The Red Letters Poem

Ashen winter skies, bare black branches. . .and abundance.  Gail Mazur’s piece is born from this breathtakingly-beautiful contradiction.  It is one of the finest poems about trees that I’ve ever read (though immediately a voice in my mind contradicts that statement: not trees – daughters! – one of the most loving portrayals of the mother-daughter relationship I’ve ever encountered.)  And perhaps that, too, is part of the poem’s allure: it’s not about one or the other – and nothing so simple as metaphor; I experience it like a projection, through language, of a moment in a woman’s mind as she looks out at the world, her world.  I can almost feel those neural branches that bear the fruit of memory, that foster the weather of emotional impulse and imagination, throwing their shadows across the snowy page.  And because of that, I move along through these tercets in a kind of a winter hush, in an intimate engagement with this woman’s inner voice. 

And the speaker is undoubtedly a woman – though the poem made me pray that such generative power might be part of my being as well.  But if you place this poem side-by-side with another hibernal ‘tree’ poem, also written in three-line stanzas – Wallace Stevens’ “The Snow Man” – I think you’ll sense something of the yin and yang of human consciousness.  If, at this time of the year, you and I are rediscovering our “mind(s) of winter”, it may help us endure the cold season if we traverse the broad expanse and find our own place in the landscape.

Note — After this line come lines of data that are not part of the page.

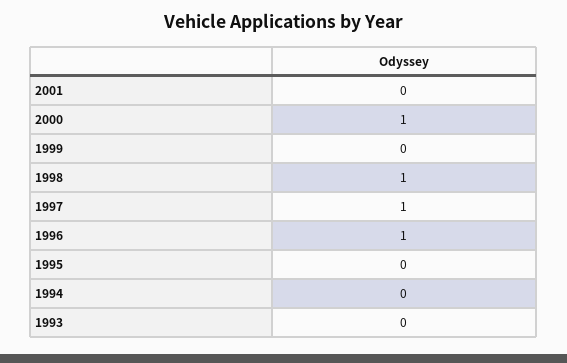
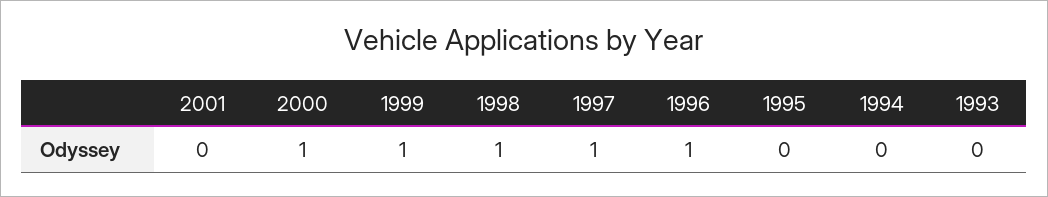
1999: 0 -> 1

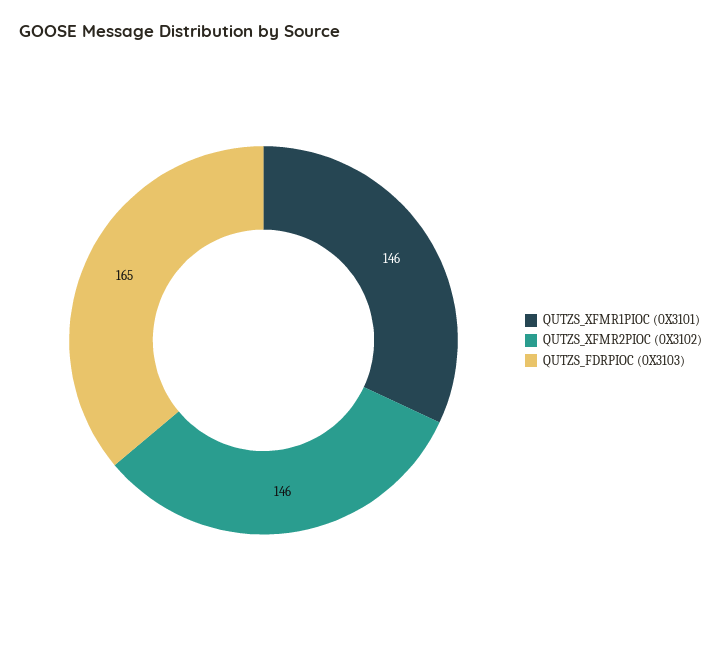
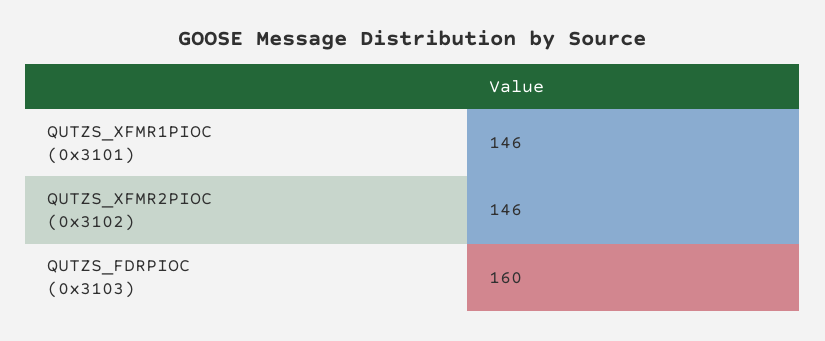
QUTZS_FDRPIOC (0X3103): 165 -> 160

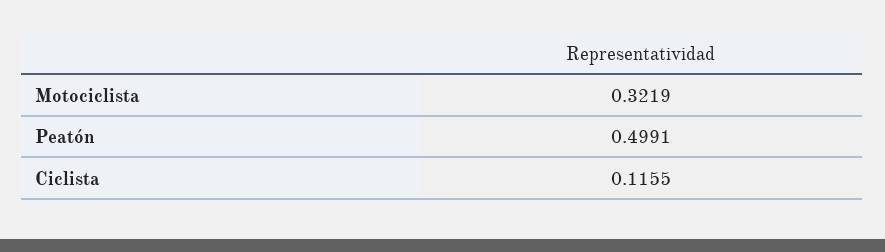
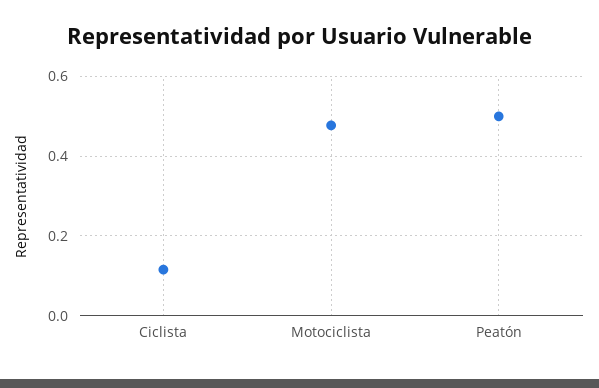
Motociclista: 0.3219 -> 0.48

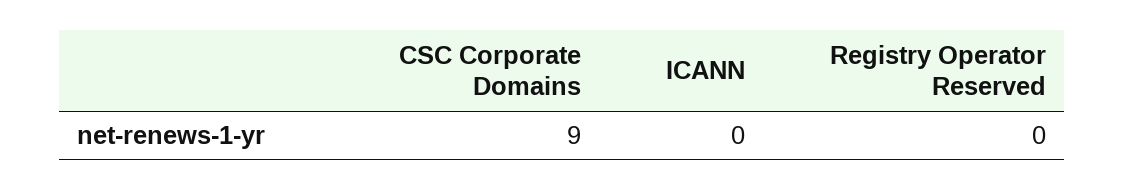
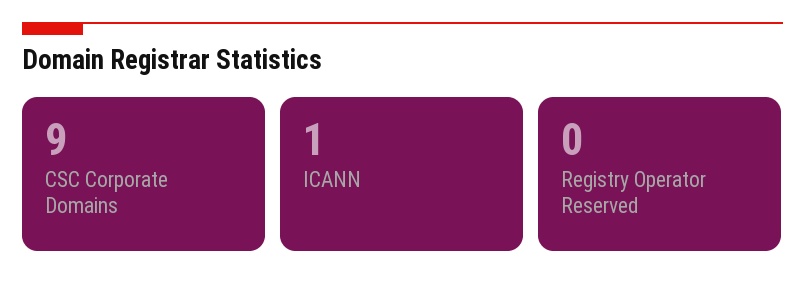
ICANN: 0 -> 1

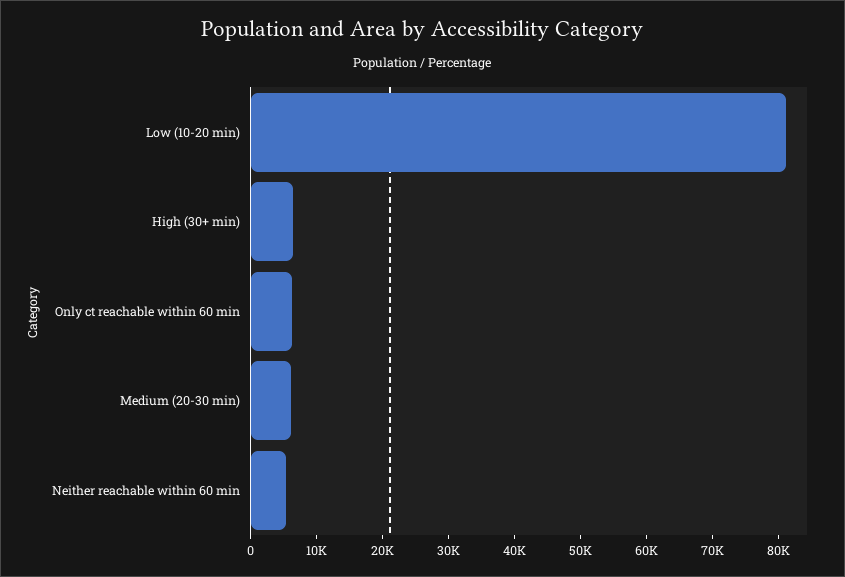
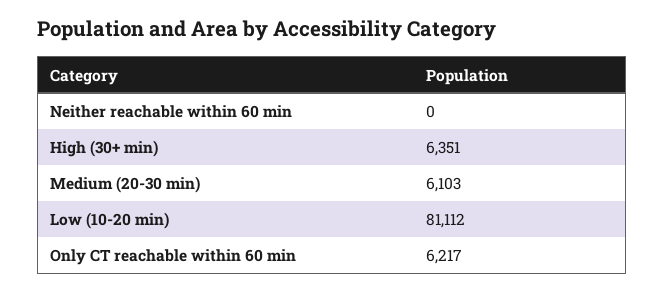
Neither reachable within 60 min: 6000 -> 0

Poet and educator, Gail Mazur has authored eight poetry collections, the most recent being Land’s End: New and Selected Poems (University of Chicago Press), and from which today’s Red Letter installment is drawn.  Among her many honors, Gail was finalist for the National Book Award, and recipient of numerous fellowships.  The venerable Blacksmith Poetry Series in Cambridge, MA – held near the spot of Longfellow’s fabled “village smithy” and (yet another ‘tree’ poem) that “spreading chestnut-tree” – which Gail created nearly fifty years ago, is still going strong.  It’s one more thing we can be grateful for as we cross another winter solstice.

 Young Apple Tree, December 

What you want for it you'd want

for a child: that she take hold;

that her roots find home in stony

 

winter soil; that she take seasons

in stride, seasons that shape and

reshape her; that like a dancer's,

her limbs grow pliant, graceful

and surprising; that she know,

in her branchings, to seek balance;

 

that she know when to flower, when

to wait for the returns; that she turn

to a giving sun; that she know

 

fruit as it ripens; that what's lost

to her will be replaced; that early

summer afternoons, a full blossoming

 

tree, she cast lacy shadows; that change

not frighten her, rather that change

meet her embrace; that remembering

 

her small history, she find her place

in an orchard; that she be her own

orchard; that she outlast you;

 

that she prepare for the hungry world

(the fallen world, the loony world)

something shapely, useful, new, delicious.